The poachers were camped on the far side, which made perfect sense. After the long day’s march, they’d have need of water. The waterhole, though, looked to be a festering mud pit. The heat had dissipated slightly, but it remained stultifying, and every crawling, buzzing, stinging thing seemed to be drawn here. Flies as big as mice, rats as big as cats and vicious stinging mosquitoes – the place was swarming.
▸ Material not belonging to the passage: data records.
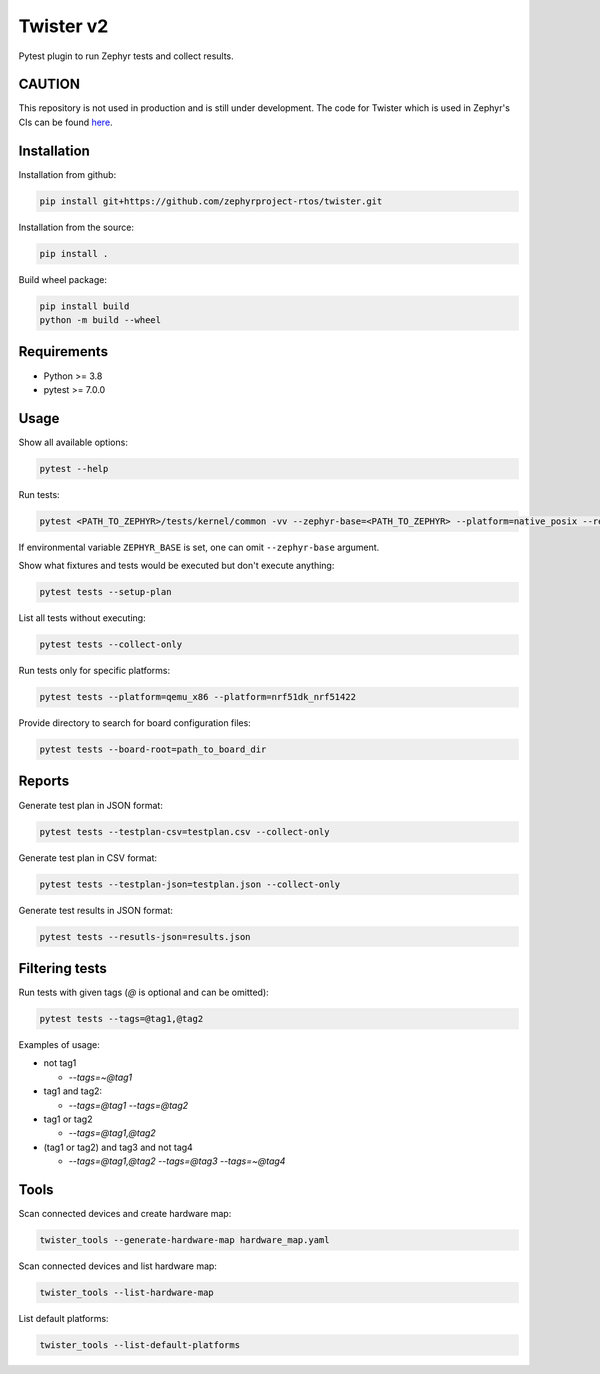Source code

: ==========
Twister v2
==========

.. image:: https://github.com/zephyrproject-rtos/twister/actions/workflows/main.yaml/badge.svg?branch=main
   :target: https://github.com/zephyrproject-rtos/twister/actions?query=workflow?main
   :alt: Run tests
.. image:: https://codecov.io/gh/zephyrproject-rtos/twister/branch/main/graph/badge.svg?token=F8DSSX20B5
   :target: https://codecov.io/gh/zephyrproject-rtos/twister
   :alt: Code coverage

Pytest plugin to run Zephyr tests and collect results.

CAUTION
-------

This repository is not used in production and is still under development.
The code for Twister which is used in Zephyr's CIs can be found `here <https://github.com/zephyrproject-rtos/zephyr/blob/main/scripts/twister>`_.

Installation
------------

Installation from github:

.. code-block:: sh

  pip install git+https://github.com/zephyrproject-rtos/twister.git


Installation from the source:

.. code-block:: sh

  pip install .


Build wheel package:

.. code-block:: sh

  pip install build
  python -m build --wheel


Requirements
------------

* Python >= 3.8
* pytest >= 7.0.0


Usage
-----

Show all available options:

.. code-block:: sh

  pytest --help


Run tests:

.. code-block:: sh

  pytest <PATH_TO_ZEPHYR>/tests/kernel/common -vv --zephyr-base=<PATH_TO_ZEPHYR> --platform=native_posix --results-json=twister-out/results.json --log-level=DEBUG


If environmental variable ``ZEPHYR_BASE`` is set, one can omit ``--zephyr-base`` argument.

Show what fixtures and tests would be executed but don't execute anything:

.. code-block:: sh

  pytest tests --setup-plan


List all tests without executing:

.. code-block:: sh

  pytest tests --collect-only


Run tests only for specific platforms:

.. code-block:: sh

  pytest tests --platform=qemu_x86 --platform=nrf51dk_nrf51422


Provide directory to search for board configuration files:

.. code-block:: sh

  pytest tests --board-root=path_to_board_dir


Reports
-------

Generate test plan in JSON format:

.. code-block:: sh

  pytest tests --testplan-csv=testplan.csv --collect-only


Generate test plan in CSV format:

.. code-block:: sh

  pytest tests --testplan-json=testplan.json --collect-only


Generate test results in JSON format:

.. code-block:: sh

  pytest tests --resutls-json=results.json


Filtering tests
---------------

Run tests with given tags (`@` is optional and can be omitted):

.. code-block:: sh

  pytest tests --tags=@tag1,@tag2


Examples of usage:

* not tag1

  - `--tags=~@tag1`

* tag1 and tag2:

  - `--tags=@tag1 --tags=@tag2`

* tag1 or tag2

  - `--tags=@tag1,@tag2`

* (tag1 or tag2) and tag3 and not tag4

  - `--tags=@tag1,@tag2 --tags=@tag3 --tags=~@tag4`


Tools
-----

Scan connected devices and create hardware map:

.. code-block:: sh

  twister_tools --generate-hardware-map hardware_map.yaml


Scan connected devices and list hardware map:

.. code-block:: sh

  twister_tools --list-hardware-map


List default platforms:

.. code-block:: sh

  twister_tools --list-default-platforms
But nothing bothered Jaeger as much as the dehydration. They’d drained the last of their water a good hour back, and he had little or no fluid left in his body to sweat out. He could feel the onset of a splitting headache. Even lying utterly still, keeping watch on the poachers, the thirst was unbearable.
They both needed to rehydrate, and soon.
Darkness descended across the landscape. A light wind got up, whipping away the last of the sweat from Jaeger’s skin. He lay in the dirt, still as a rock and staring into the wall of the night, Narov beside him.
Above them a faint shimmer of starlight flickered through the acacia canopy, with just the faintest hint of the moon breaking through. To left and right a firefly skittered in the darkness, its fluorescent blue-green glow floating magically above the water.
The absence of light was to be welcomed. On a mission such as this, the darkness was their greatest friend.
And the more he watched, the more Jaeger realised that the water – repulsive though it might be – offered the ideal route in.